Congressional supporters of greater U.S. involvement in the war to oust the Syrian dictator have long argued for steps such as establishment of a no-fly zone and arming of moderate rebel factions.
But a number of lawmakers have publicly opposed any deployment of U.S. troops to the region. Sen. John McCain, R-Ariz., one of the leading advocates for U.S. intervention in the conflict, said this week that “the worst thing the United States could do right now is put boots on the ground in Syria.”
Polling in recent days showed weak public support for U.S. military intervention. A New York Times/CBS poll released Tuesday indicated that 62 percent of Americans reject a U.S. responsibility to intervene in Syria.
In Pew Research Center survey released Monday, the majority surveyed were opposed to U.S. intervention or had no opinion on whether United States should intervene. However, 45 percent of those polled favored military intervention.
Obama said regardless what the chemical weapons investigation finds, the United States is “deeply engaged” in the conflict. He once again said that Syrian President Bashar al-Assad has lost all international credibility and is responsible for countless deaths of his own countrymen.
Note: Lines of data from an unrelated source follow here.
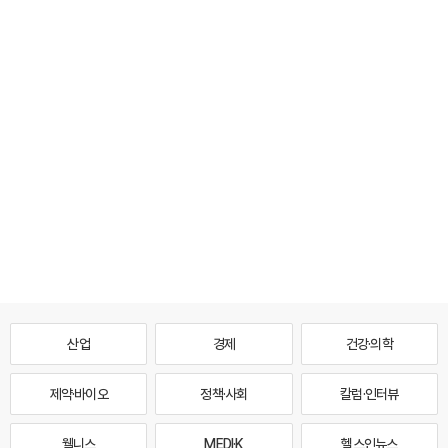
산업
경제
건강·의학
제약·바이오
정책·사회
칼럼·인터뷰
웰니스
MEDI·K
헬스인뉴스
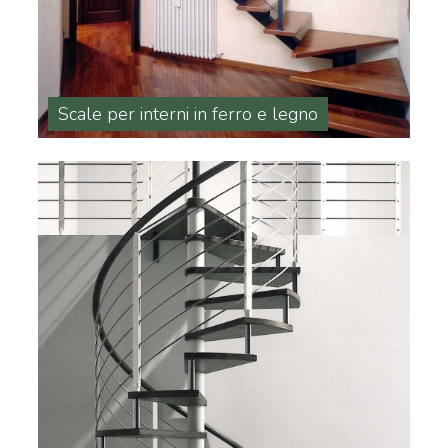
Scale per interni in ferro e legno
“The only way to bring stability and peace to Syria is for Assad to step down,” he said.
Outside aid groups estimate that more than 70,000 people have been killed since the fighting in Syria began two years ago.
Analysts who specialize in the Middle East disagreed over Obama’s cautious approach on declaring the red line breached.
“He’s pursued a prudent and in many respects extremely wise policy,” said Ari Ratner, a Truman National Security Project fellow and former State Department official.
A decade after bad intelligence led to the bloody Iraq war, Ratner said, “everyone is concerned that we get the facts right, have a smart strategy and only take steps with broad support among the American public, with our allies and in the region.”
But Elizabeth O’Bagy, senior research analyst at the Institute for the Study of War, said prudent caution has crossed over into a lack of leadership.
For instance, she said, Obama has tacitly allowed weapons to flow to Syrian rebels, but because the United States has declined to become directly involved, too great a portion of the arms are flowing to extremist groups with anti-American ideologies.
An “anti-Bush, anti-Iraq war mindset” based on fear of entanglement in the region is impeding the United States from playing a constructive role in Syria, O’Bagy said.
“The situation has gotten to the point it is no longer feasible for the U.S. to lead from behind, trying to shift events with playing a direct leadership role,” she said.